_GIVEN REQUEST:_ List every line of the records that contains the string "true". Case counts.

_DATA SUPPLIED:_
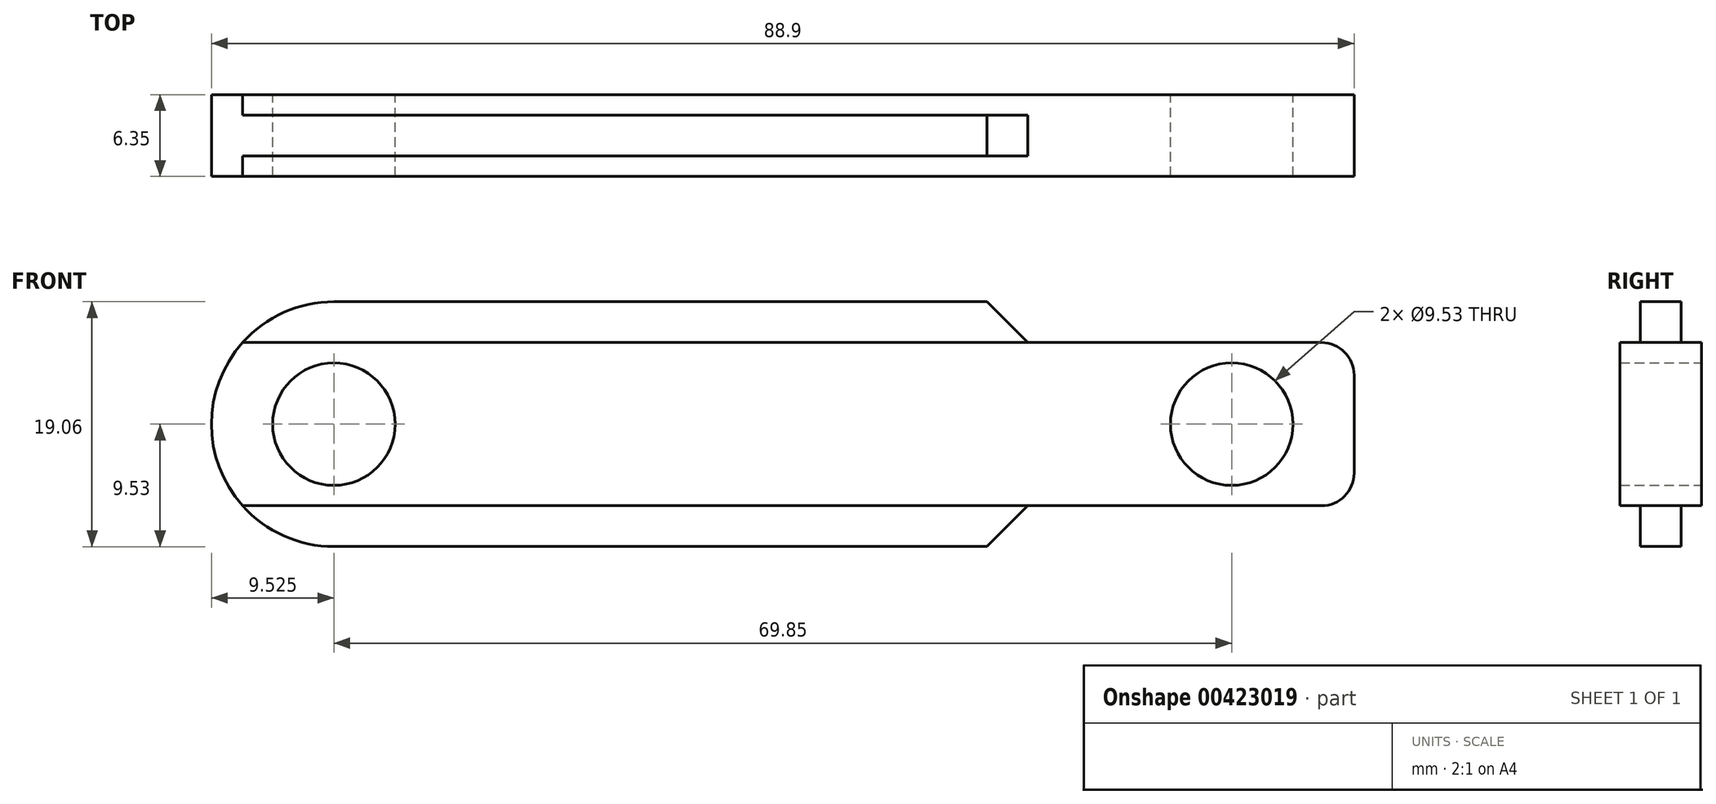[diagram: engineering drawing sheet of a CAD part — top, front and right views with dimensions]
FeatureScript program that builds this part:
annotation { "Feature Type Name" : "Feature", "Feature Type Description" : "" }
export const myFeature = defineFeature(function(context is Context, id is Id, definition is map)
    precondition{}
    {
        {
            var Q0;
            Q0=qCreatedBy(makeId("Front.planeOp"),FACE);
            var sketch = newSketch(context, id + "F0", { "sketchPlane" : qUnion([Q0])});
            skLineSegment(sketch, "E0.bottom", {"start": v(41.91, 6.35) * mm, "end": v(-41.91, 6.35) * mm});
            skLineSegment(sketch, "E0.top", {"start": v(41.91, -6.35) * mm, "end": v(-41.91, -6.35) * mm});
            skLineSegment(sketch, "E0.left", {"start": v(44.45, 3.81) * mm, "end": v(44.45, -3.81) * mm});
            skLineSegment(sketch, "E0.right", {"start": v(-44.45, 3.81) * mm, "end": v(-44.45, -3.81) * mm});
            skPoint(sketch, "E0.middle", {"position": v(0, 0) * mm});
            skCircle(sketch, "E1", {"center": v(-34.93, 0) * mm, "radius": 4.76 * mm});
            skCircle(sketch, "E2", {"center": v(34.93, 0) * mm, "radius": 4.76 * mm});
            skPoint(sketch, "E3.visualSharp", {"position": v(-44.45, 6.35) * mm});
            skArc(sketch, "E3.filletArc", {"start": v(-41.91, 6.35) * mm, "mid": v(-43.7, 5.6) * mm, "end": v(-44.45, 3.8) * mm});
            skPoint(sketch, "E4.visualSharp", {"position": v(-44.45, -6.35) * mm});
            skArc(sketch, "E4.filletArc", {"start": v(-44.45, -3.8) * mm, "mid": v(-43.7, -5.6) * mm, "end": v(-41.91, -6.35) * mm});
            skPoint(sketch, "E5.visualSharp", {"position": v(44.45, 6.35) * mm});
            skArc(sketch, "E5.filletArc", {"start": v(44.45, 3.81) * mm, "mid": v(43.7, 5.6) * mm, "end": v(41.91, 6.35) * mm});
            skPoint(sketch, "E6.visualSharp", {"position": v(44.45, -6.35) * mm});
            skArc(sketch, "E6.filletArc", {"start": v(41.91, -6.35) * mm, "mid": v(43.7, -5.6) * mm, "end": v(44.45, -3.81) * mm});
            skSolve(sketch);
        }
        {
            var Q0;
            Q0=qSketchRegion(id+"F0",true);
            extrude(context, id + "F1", {"entities" : qUnion([Q0]), "depth" : 6.35 * mm});
        }
        {
            var Q0;
            Q0=qCreatedBy(makeId("Top.planeOp"),FACE);
            var sketch = newSketch(context, id + "F2", { "sketchPlane" : qUnion([Q0])});
            skLineSegment(sketch, "E7", {"start": v(-44.6, -3.18) * mm, "end": v(45.4, -3.18) * mm});
            skSolve(sketch);
        }
        {
            var Q0;
            Q0=sQuery(id+"F2.wireOp",EDGE,"E7");
            var Q1;
            Q1=makeQuery(id+"F1.opExtrude","CAP_FACE",FACE,{"disambiguationData":[OSD([sQuery(id+"F0.wireOp",EDGE,"E0.bottom"),sQuery(id+"F0.wireOp",EDGE,"E0.top"),sQuery(id+"F0.wireOp",EDGE,"E0.left"),sQuery(id+"F0.wireOp",EDGE,"E0.right"),sQuery(id+"F0.wireOp",EDGE,"E1"),sQuery(id+"F0.wireOp",EDGE,"E2"),sQuery(id+"F0.wireOp",EDGE,"E3.filletArc"),sQuery(id+"F0.wireOp",EDGE,"E4.filletArc"),sQuery(id+"F0.wireOp",EDGE,"E5.filletArc"),sQuery(id+"F0.wireOp",EDGE,"E6.filletArc")])],"isStart":false});
            cPlane(context, id + "F3", {"entities" : qUnion([Q0, Q1]), "cplaneType" : CPlaneType.LINE_ANGLE, "offset" : 25.4 * mm, "angle" : 0 * degree, "width" : 152.4 * mm, "height" : 152.4 * mm});
        }
        {
            var Q0;
            Q0=qCreatedBy(id+"F3.planeOp",FACE);
            var sketch = newSketch(context, id + "F4", { "sketchPlane" : qUnion([Q0])});
            skLineSegment(sketch, "E8.bottom", {"start": v(-19.05, -9.53) * mm, "end": v(44.45, -9.53) * mm});
            skLineSegment(sketch, "E8.top", {"start": v(-19.05, 9.52) * mm, "end": v(44.45, 9.53) * mm});
            skLineSegment(sketch, "E8.left", {"start": v(-19.05, -9.52) * mm, "end": v(-19.05, 9.52) * mm});
            skLineSegment(sketch, "E8.right", {"start": v(44.45, -9.53) * mm, "end": v(44.45, 9.53) * mm});
            skLineSegment(sketch, "E9", {"start": v(44.45, 0) * mm, "end": v(36.38, 5.46) * mm});
            skLineSegment(sketch, "E10", {"start": v(36.38, 5.46) * mm, "end": v(-19.05, 5.46) * mm});
            skLineSegment(sketch, "E11", {"start": v(44.45, 0) * mm, "end": v(36.38, -5.46) * mm});
            skLineSegment(sketch, "E12", {"start": v(36.38, -5.46) * mm, "end": v(-19.05, -5.46) * mm});
            skLineSegment(sketch, "E13", {"start": v(-19.05, 5.46) * mm, "end": v(-19.05, -5.46) * mm});
            skLineSegment(sketch, "E14", {"start": v(29.73, 5.46) * mm, "end": v(29.73, -5.46) * mm});
            skSolve(sketch);
        }
        {
            var Q0;
            {var subQ1=sQuery(id+"F4.wireOp",EDGE,"E8.top");Q0=makeQuery(id+"F4.imprint","IMPRINT",FACE,{"disambiguationData":[TD([[makeQuery(id+"F4.imprint","IMPRINT",EDGE,{"derivedFrom":subQ1}),-1.0]])]});}
            var Q1;
            {var subQ2=sQuery(id+"F4.wireOp",EDGE,"E8.bottom");Q1=makeQuery(id+"F4.imprint","IMPRINT",FACE,{"disambiguationData":[TD([[makeQuery(id+"F4.imprint","IMPRINT",EDGE,{"derivedFrom":subQ2}),1.0]])]});}
            extrude(context, id + "F5", {"entities" : qUnion([Q0, Q1]), "operationType" : NewBodyOperationType.ADD, "depth" : 1.59 * mm, "hasSecondDirection" : true, "secondDirectionOppositeDirection" : true, "secondDirectionDepth" : 1.59 * mm});
        }
        {
            var Q0;
            Q0=makeQuery(id+"F5.opExtrude","SWEPT_EDGE",EDGE,{"disambiguationData":[OSD([sQuery(id+"F4.wireOp",EDGE,"E8.top"),sQuery(id+"F4.wireOp",EDGE,"E8.left")])]});
            var Q1;
            Q1=makeQuery(id+"F5.opExtrude","SWEPT_EDGE",EDGE,{"disambiguationData":[OSD([sQuery(id+"F4.wireOp",EDGE,"E8.bottom"),sQuery(id+"F4.wireOp",EDGE,"E8.left")])]});
            chamfer(context, id + "F6", {"entities" : qUnion([Q0, Q1]), "width" : 3.17 * mm, "tangentPropagation" : true});
        }
        {
            var Q0;
            Q0=makeQuery(id+"F5.opExtrude","SWEPT_EDGE",EDGE,{"disambiguationData":[OSD([sQuery(id+"F4.wireOp",EDGE,"E8.top"),sQuery(id+"F4.wireOp",EDGE,"E8.right")])]});
            var Q1;
            Q1=makeQuery(id+"F5.opExtrude","SWEPT_EDGE",EDGE,{"disambiguationData":[OSD([sQuery(id+"F4.wireOp",EDGE,"E8.bottom"),sQuery(id+"F4.wireOp",EDGE,"E8.right")])]});
            fillet(context, id + "F7", {"entities" : qUnion([Q0, Q1]), "radius" : 9.52 * mm, "tangentPropagation" : true, "allowEdgeOverflow" : false});
        }
    });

_FINISHED EXERCISE:_
            Q0=qSketchRegion(id+"F0",true);
            extrude(context, id + "F5", {"entities" : qUnion([Q0, Q1]), "operationType" : NewBodyOperationType.ADD, "depth" : 1.59 * mm, "hasSecondDirection" : true, "secondDirectionOppositeDirection" : true, "secondDirectionDepth" : 1.59 * mm});
            chamfer(context, id + "F6", {"entities" : qUnion([Q0, Q1]), "width" : 3.17 * mm, "tangentPropagation" : true});
            fillet(context, id + "F7", {"entities" : qUnion([Q0, Q1]), "radius" : 9.52 * mm, "tangentPropagation" : true, "allowEdgeOverflow" : false});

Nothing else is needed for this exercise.